Kyrillidis is the recipient of a five-year, $650,000 National Science Foundation (NSF) CAREER Award for his research proposal titled “Algorithmic foundations for practical acceleration in computational sciences.”

CAREER Awards, among the most competitive given by the NSF, are annually awarded to some 400 young scientists and engineers in support of “early career faculty who have the potential to serve as academic role models in research and education and to lead advances in the mission of their department or organization.”

“Given that we lack theory, more often than not, in non-convex optimization,” Kyrillidis said, “researchers often follow trial-and-error procedures, which leads to heuristics. Deciding when heuristics are provable algorithms is a pressing need for the scientific community and society as a whole.”

Kyrillidis’ goal is to devise algorithmic foundations and theory that will accelerate problem solving. This would include the design of fast algorithms as an active research area in machine learning, information processing and optimization research.

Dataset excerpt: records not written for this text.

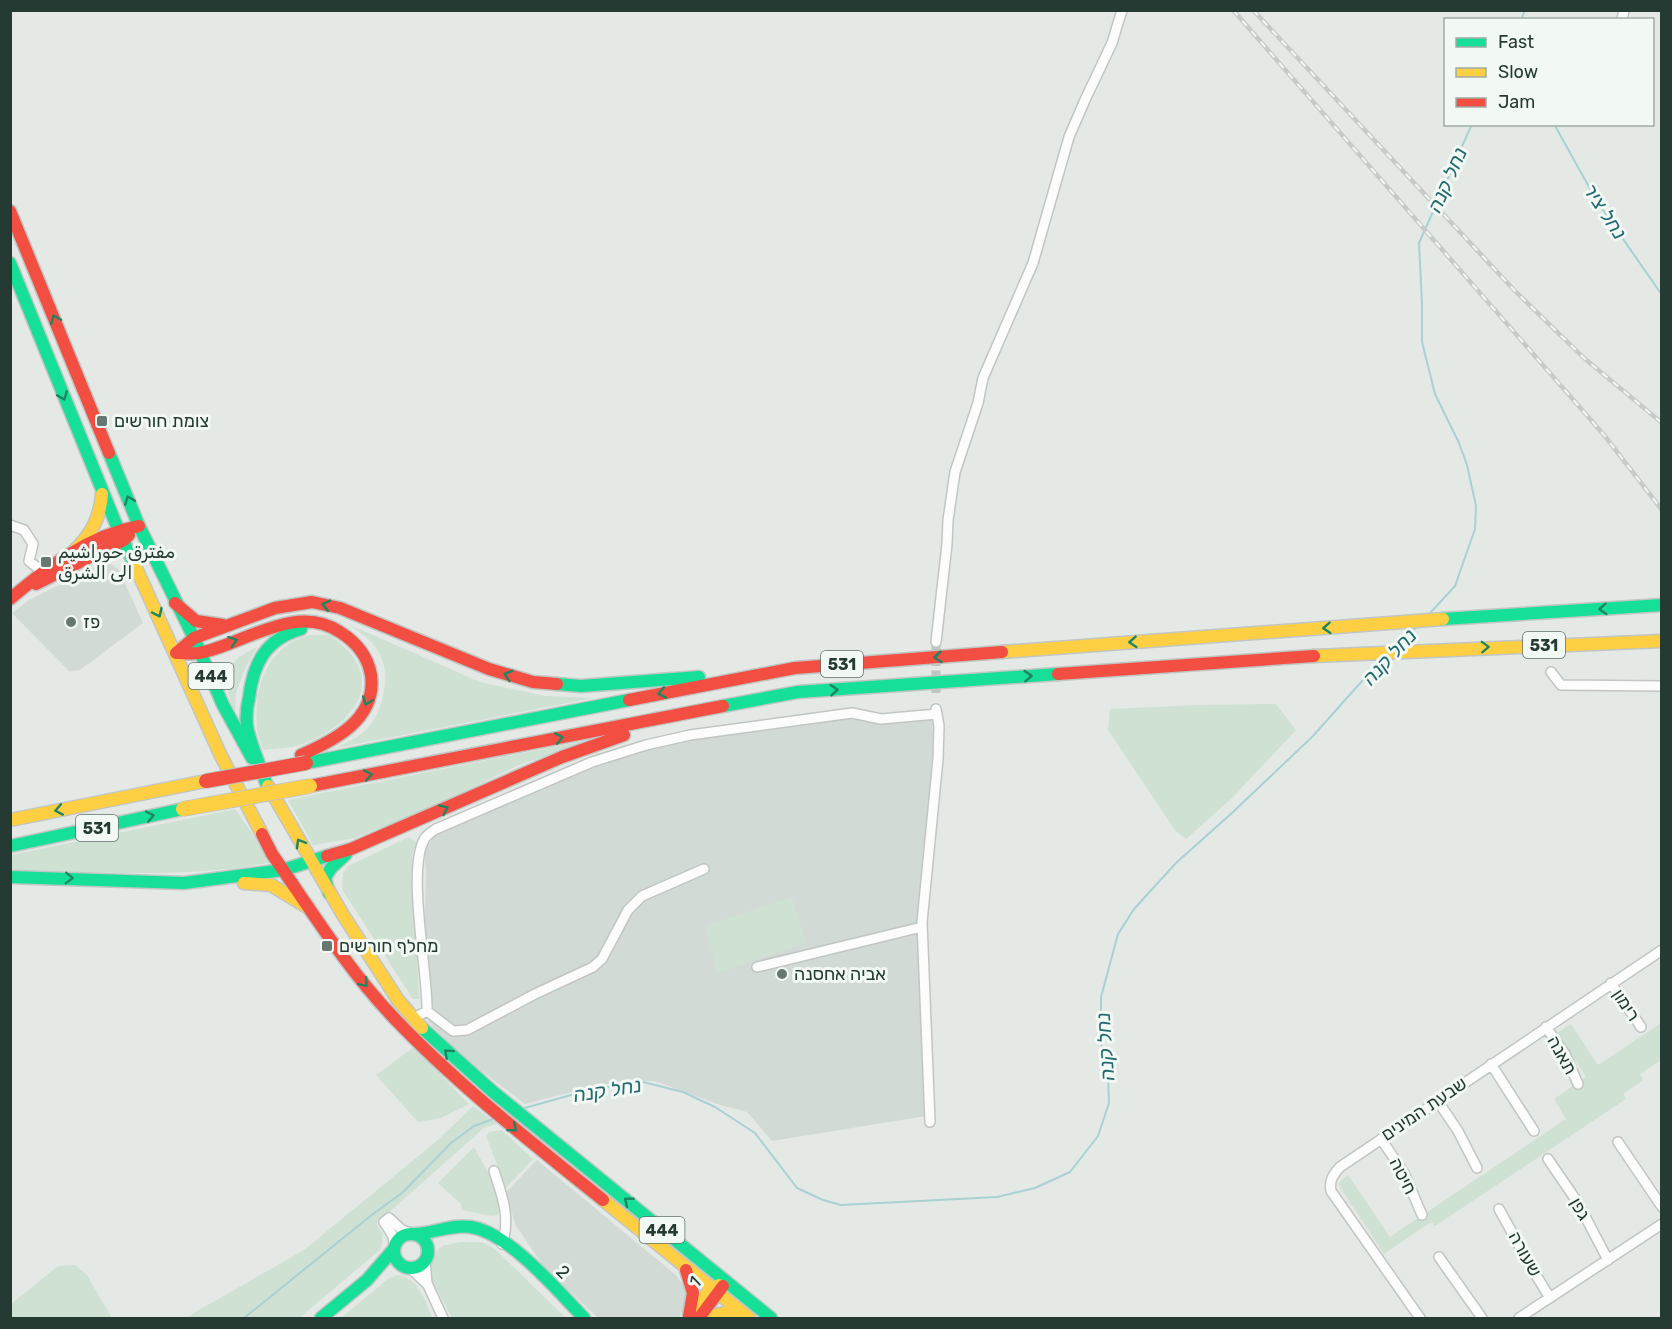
<svg xmlns="http://www.w3.org/2000/svg" width="1672" height="1329" viewBox="0 0 1672 1329" font-family="Rubik,'Noto Naskh Arabic',Heebo,sans-serif">
  <style>
    .built { fill: #d2dad6 }
    .green { fill: #cfe1d2 }
    .lines { fill: none; stroke-linecap: round; stroke-linejoin: round }
    .stream { stroke: #a9d1d2; stroke-width: 2 }
    .street-tunnel { stroke: #bec6c2; stroke-width: 9; stroke-dasharray: 9 4.5; stroke-linecap: butt }
    .street-casing { stroke: #c1c6c3; stroke-width: 12 }
    .fast-casing { stroke: #c0c6c3; stroke-width: 15 }
    .slow-casing { stroke: #c0c6c3; stroke-width: 15 }
    .jam-casing { stroke: #c0c6c3; stroke-width: 15 }
    .street { stroke: #fbfcfb; stroke-width: 9 }
    .fast { stroke: #16e098; stroke-width: 12 }
    .slow { stroke: #ffcf43; stroke-width: 12 }
    .jam { stroke: #f24e42; stroke-width: 12 }
    .rail-casing { stroke: #c7cac9; stroke-width: 4.5 }
    .rail { stroke: #f2f8f4; stroke-width: 2; stroke-dasharray: 7; stroke-linecap: butt }
    .slow-bridge-casing { stroke: #bdc4c2; stroke-width: 16; stroke-linecap: butt }
    .jam-bridge-casing { stroke: #bdc4c2; stroke-width: 16; stroke-linecap: butt }
    .slow-bridge { stroke: #ffcf43; stroke-width: 14 }
    .jam-bridge { stroke: #f24e42; stroke-width: 14 }
    .oneway { stroke: #1e8560 }
    .poi-dot { fill: #677771; stroke: #f2f8f4; stroke-width: 2 }
    .labels { text-anchor: middle; stroke-width: 6; stroke-linejoin: round; paint-order: stroke }
    .shield { fill: #f2f8f4; stroke: #62736c; stroke-width: 1.5 }
    .shield-label { font-size: 16px; font-weight: bold; fill: #243a32 }
    .poi-label { font-size: 18px; fill: #243a32; stroke: #f2f8f4; text-anchor: start }
    .street-label { font-size: 18px; fill: #243a32; stroke: #f2f8f4 }
    .water-label { font-size: 20px; font-style: italic; fill: #246a6f; stroke: #f2f8f4 }
  </style>
  <rect width="100%" height="100%" fill="#e4e9e6"/>
  <path class="built" d="M101,564H111L119,570L143,623L80,670L69,671L12,613L29,600Z
    M852,716L880,724L932,718L934,749L920,902L926,1116L772,1141L747,1112L720,1105L655,1081H624L588,1088L525,1104L467,1060L428,1022L431,1008L424,957L426,870L424,852L438,830L612,758L655,745L696,738Z
    M537,1160L677,1276L687,1292L684,1308L679,1318H598L544,1267L515,1224L506,1192Z"/>
  <path class="green" d="M348,624L480,682L545,696L593,698L336,748C345,743 357,738 365,731C382,716 391,678 381,657C375,642 361,633 348,624Z
    M310,635H329C391,676 357,725 300,745C289,749 275,748 263,750C261,742 257,735 257,727C253,687 268,645 310,635Z
    M257,647L245,669L236,693L235,718C225,681 217,666 257,647Z
    M1276,704L1296,730L1232,798L1186,839L1175,830L1108,730L1110,709L1199,705Z
    M613,735L521,764L437,805L355,838L313,845L288,800Z
    M235,809L272,862C186,879 98,872 11,870V855Z
    M409,837L417,843L412,853L419,999H413L343,891C342,880 341,874 348,866Z
    M792,897L806,943L717,973L705,926Z
    M1661,1023V1060L1640,1074L1643,1080L1623,1094L1626,1099L1435,1226L1431,1222L1384,1254L1341,1189L1339,1184L1341,1180L1348,1175L1390,1237L1566,1119L1554,1099L1586,1077L1557,1033L1571,1024L1598,1065Z
    M414,1047L469,1104L441,1118L418,1122L376,1075Z
    M473,1106L497,1124L485,1127L376,1224L383,1234L381,1249L299,1318H185L304,1250L439,1139Z
    M502,1130L533,1159L506,1188L486,1136L489,1132Z
    M474,1147C484,1167 504,1192 498,1215L491,1216L462,1210L461,1204L438,1183Z
    M460,1242H482L495,1249L566,1318H452L431,1278L432,1256L442,1246Z
    M75,1265L87,1275L112,1318H11V1304L58,1266Z
    M398,1275C420,1280 425,1300 432,1318H341L389,1278Z"/>
  <g class="lines">
    <path class="stream" d="M1521,20L1525,10
      M1554,124L1598,203L1662,295
      M1431,612L1455,586L1475,529L1476,506L1467,465L1459,443L1435,394L1422,342V304L1419,243L1472,124
      M1400,645L1416,627
      M521,1109L589,1090L643,1082L683,1092L715,1107L755,1133L797,1188L823,1200L841,1205L997,1197L1035,1188L1070,1172L1098,1136L1109,1103L1108,1076L1101,1043V997L1118,934L1134,909L1176,863L1233,812L1313,736L1362,681L1386,660
      M244,1318L373,1214L402,1193L451,1143L474,1126L493,1119"/>
    <path class="street-tunnel" d="M936,693V642"/>
    <g class="street-casing">
      <path id="street" d="M1622,20L1624,10
        M10,525L24,530L33,544L29,561L48,576
        M936,642L947,544L948,520L955,472L978,403L983,378L1033,263L1069,137L1085,100L1112,43L1122,10
        M1551,672L1561,685L1662,686
        M757,967L922,927
        M1611,983L1641,1027
        M427,1011C428,972 406,868 425,838C428,834 433,831 436,829L592,762L646,745L690,735L852,713L881,719L937,714
        M414,1018L427,1011L453,1031L467,1030L535,994L593,967L602,959L628,910L642,896L704,869
        M1546,1027L1565,1054L1578,1084
        M1491,1064L1534,1131
        M1437,1100L1458,1131L1477,1168
        M930,1122L922,922L938,759L939,726L936,709
        M1381,1139L1404,1173L1422,1215
        M1618,1142L1662,1207
        M1548,1159L1578,1203L1608,1260
        M494,1171C502,1195 511,1218 502,1244
        M1499,1209L1531,1267L1550,1298
        M394,1244L393,1236L384,1222L389,1218L402,1230L411,1233
        M1439,1257L1482,1318
        M425,1261L427,1283L443,1318
        M410,1268L427,1284
        M1420,1318L1331,1191C1329,1180 1333,1175 1340,1167L1662,950
        M1519,1318L1662,1224"/>
    </g>
    <g class="fast-casing">
      <path id="fast" d="M10,263L118,529L136,568
        M109,453L139,526L194,638L223,705L252,758
        M1443,619L1662,605
        M557,684L581,686L699,677
        M723,706L798,692L1058,674
        M306,763L629,700
        M266,783C260,764 250,745 247,726C246,717 247,706 249,698C253,663 266,639 301,629
        M10,846L183,809
        M10,877L184,883L283,870L327,856
        M329,893L325,878L331,868L346,854
        M422,1028L492,1091L771,1318
        M394 1251a17 17 0 1 1 34 0a17 17 0 1 1-34 0Z
        M416,1234C434,1233 453,1224 471,1227C509,1233 557,1290 584,1318
        M321,1318L367,1280L393,1250"/>
    </g>
    <g class="slow-casing">
      <path id="slow" d="M71,554C90,536 100,520 102,494
        M136,568L221,756L262,834
        M1002,652L1443,619
        M1314,656L1662,641
        M268,786L343,915L398,1000L422,1028
        M10,820L206,781
        M244,883L271,885L309,908
        M603,1200L749,1318
        M690,1315L711,1288L719,1285
        M705,1318L724,1313L743,1315"/>
    </g>
    <g class="jam-casing">
      <path id="jam" d="M10,211L109,453
        M36,584L124,540L129,535
        M10,599C49,566 88,536 139,526
        M175,603L196,621L223,625
        M176,653L194,638L275,608L312,602L340,608L489,669L533,682L557,684
        M176,653C184,653 192,654 199,653C243,645 295,602 340,632C356,642 368,657 371,675C377,719 335,740 301,755
        M1058,674L1314,656
        M629,700L795,668L1002,652
        M310,786L723,706
        M262,834L272,854C311,910 347,969 394,1018C458,1085 531,1142 603,1200
        M327,856L351,849L562,757L624,735
        M686,1270L693,1293L689,1316
        M699,1318L723,1286"/>
    </g>
    <use href="#street" class="street"/>
    <use href="#fast" class="fast"/>
    <use href="#slow" class="slow"/>
    <use href="#jam" class="jam"/>
    <g class="rail-casing">
      <path id="rail" d="M1233,10L1604,435L1662,510
        M1253,10L1515,291L1584,358L1662,423"/>
    </g>
    <use href="#rail" class="rail"/>
    <g class="slow-bridge-casing">
      <path id="slow-bridge" d="M183,809L310,786"/>
    </g>
    <g class="jam-bridge-casing">
      <path id="jam-bridge" d="M206,781L306,763"/>
    </g>
    <use href="#slow-bridge" class="slow-bridge"/>
    <use href="#jam-bridge" class="jam-bridge"/>
  </g>
  <defs><path id="oneway-chevron" d="M-2-3.5L2.5 0L-2 3.5" fill="none" stroke-width="1.6" stroke-linecap="round" stroke-linejoin="round" transform="scale(1.5)"/></defs>
  <g class="oneway">
    <use href="#oneway-chevron" transform="translate(55 319) rotate(-112)"/>
    <use href="#oneway-chevron" transform="translate(63 396) rotate(68)"/>
    <use href="#oneway-chevron" transform="translate(129 500) rotate(-112)"/>
    <use href="#oneway-chevron" transform="translate(326 605) rotate(-168)"/>
    <use href="#oneway-chevron" transform="translate(1603 609) rotate(176)"/>
    <use href="#oneway-chevron" transform="translate(158 613) rotate(65)"/>
    <use href="#oneway-chevron" transform="translate(1327 628) rotate(176)"/>
    <use href="#oneway-chevron" transform="translate(233 641) rotate(-19)"/>
    <use href="#oneway-chevron" transform="translate(1133 642) rotate(176)"/>
    <use href="#oneway-chevron" transform="translate(1485 647) rotate(-2)"/>
    <use href="#oneway-chevron" transform="translate(938 657) rotate(176)"/>
    <use href="#oneway-chevron" transform="translate(508 675) rotate(-163)"/>
    <use href="#oneway-chevron" transform="translate(1028 676) rotate(-4)"/>
    <use href="#oneway-chevron" transform="translate(834 690) rotate(-4)"/>
    <use href="#oneway-chevron" transform="translate(662 693) rotate(169)"/>
    <use href="#oneway-chevron" transform="translate(367 701) rotate(110)"/>
    <use href="#oneway-chevron" transform="translate(559 738) rotate(-11)"/>
    <use href="#oneway-chevron" transform="translate(368 775) rotate(-11)"/>
    <use href="#oneway-chevron" transform="translate(444 809) rotate(-24)"/>
    <use href="#oneway-chevron" transform="translate(59 810) rotate(169)"/>
    <use href="#oneway-chevron" transform="translate(150 816) rotate(-12)"/>
    <use href="#oneway-chevron" transform="translate(300 843) rotate(-120)"/>
    <use href="#oneway-chevron" transform="translate(69 878) rotate(2)"/>
    <use href="#oneway-chevron" transform="translate(364 983) rotate(49)"/>
    <use href="#oneway-chevron" transform="translate(448 1053) rotate(-138)"/>
    <use href="#oneway-chevron" transform="translate(513 1128) rotate(40)"/>
    <use href="#oneway-chevron" transform="translate(628 1201) rotate(-141)"/>
  </g>
  <g class="poi-dot">
    <rect x="96" y="415" width="12" height="12" rx="3"/>
    <rect x="40" y="556" width="12" height="12" rx="3"/>
    <circle cx="71" cy="622" r="6"/>
    <rect x="321" y="940" width="12" height="12" rx="3"/>
    <circle cx="782" cy="974" r="6"/>
  </g>
  <g class="labels">
    <g class="shield">
      <rect x="1523" y="632" width="42" height="26" rx="4.5"/>
      <rect x="821" y="651" width="42" height="26" rx="4.5"/>
      <rect x="188.5" y="663" width="45" height="26" rx="4.5"/>
      <rect x="76" y="815" width="42" height="26" rx="4.5"/>
      <rect x="639.5" y="1217" width="45" height="26" rx="4.5"/>
    </g>
    <g class="shield-label">
      <text x="1544" y="651">531</text>
      <text x="842" y="670">531</text>
      <text x="211" y="682">444</text>
      <text x="97" y="834">531</text>
      <text x="662" y="1236">444</text>
    </g>
    <g class="poi-label">
      <text x="114" y="427">צומת חורשים</text>
      <text x="58" y="558">مفترق حوراشيم<tspan x="58" dy="21">الى الشرق</tspan></text>
      <text x="83" y="628">פז</text>
      <text x="339" y="952">מחלף חורשים</text>
      <text x="794" y="980">אביה אחסנה</text>
    </g>
    <g class="street-label">
      <text transform="translate(1626 1005) rotate(56)" y="6">רימון</text>
      <text transform="translate(1562 1055) rotate(61)" y="6">תאנה</text>
      <text transform="translate(1424 1109) rotate(-34)" y="6">שבעת המינים</text>
      <text transform="translate(1403 1176) rotate(63)" y="6">חיטה</text>
      <text transform="translate(1580 1209) rotate(60)" y="6">גפן</text>
      <text transform="translate(1525 1254) rotate(61)" y="6">שעורה</text>
      <text transform="translate(563 1272) rotate(45)" y="6">2</text>
      <text transform="translate(695 1282) rotate(-44)" y="6">1</text>
    </g>
    <g class="water-label">
      <text transform="translate(1447 180) rotate(-66)" y="7">נחל קנה</text>
      <text transform="translate(1605 211) rotate(57)" y="7">נחל ציר</text>
      <text transform="translate(1389 657) rotate(-47)" y="7">נחל קנה</text>
      <text transform="translate(1105 1047) rotate(-94)" y="7">נחל קנה</text>
      <text transform="translate(607 1090) rotate(-9)" y="7">נחל קנה</text>
    </g>
  </g>
  <rect width="1672" height="1329" fill="none" stroke="#243a32" stroke-width="24"/>
  <rect x="1444" y="18" width="210" height="108" fill="#f2f8f4" stroke="#a0aca6" stroke-width="1.5"/>
  <rect x="1456" y="38" width="30" height="9" fill="#16e098" stroke="#a0aca6" stroke-width="1.5"/>
  <text x="1498" y="48" font-size="18" fill="#243a32">Fast</text>
  <rect x="1456" y="68" width="30" height="9" fill="#ffcf43" stroke="#a0aca6" stroke-width="1.5"/>
  <text x="1498" y="78" font-size="18" fill="#243a32">Slow</text>
  <rect x="1456" y="98" width="30" height="9" fill="#f24e42" stroke="#a0aca6" stroke-width="1.5"/>
  <text x="1498" y="108" font-size="18" fill="#243a32">Jam</text>
</svg>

Understanding how performance is obtained using efficient algorithms is essential to designing practical and safely applicable learning, he said. His research will focus on three priorities: Faster convergence in structure-rich problems, with emphasis on matrix-factorized machine learning problems; algorithmic acceleration in non-convex scenarios, with a focus on neural network architectures; and acceleration techniques in machine-learning systems.

Kyrillidis earned his Ph.D. from the École polytechnique fédérale de Lausanne, Switzerland, in 2014, then worked as a Goldstine Postdoctoral Fellow at IBM T. J. Watson Research Center in Yorktown Heights, N.Y., and as a Simons Foundation Postdoctoral researcher at the University of Texas at Austin. He joined the Rice faculty in 2018.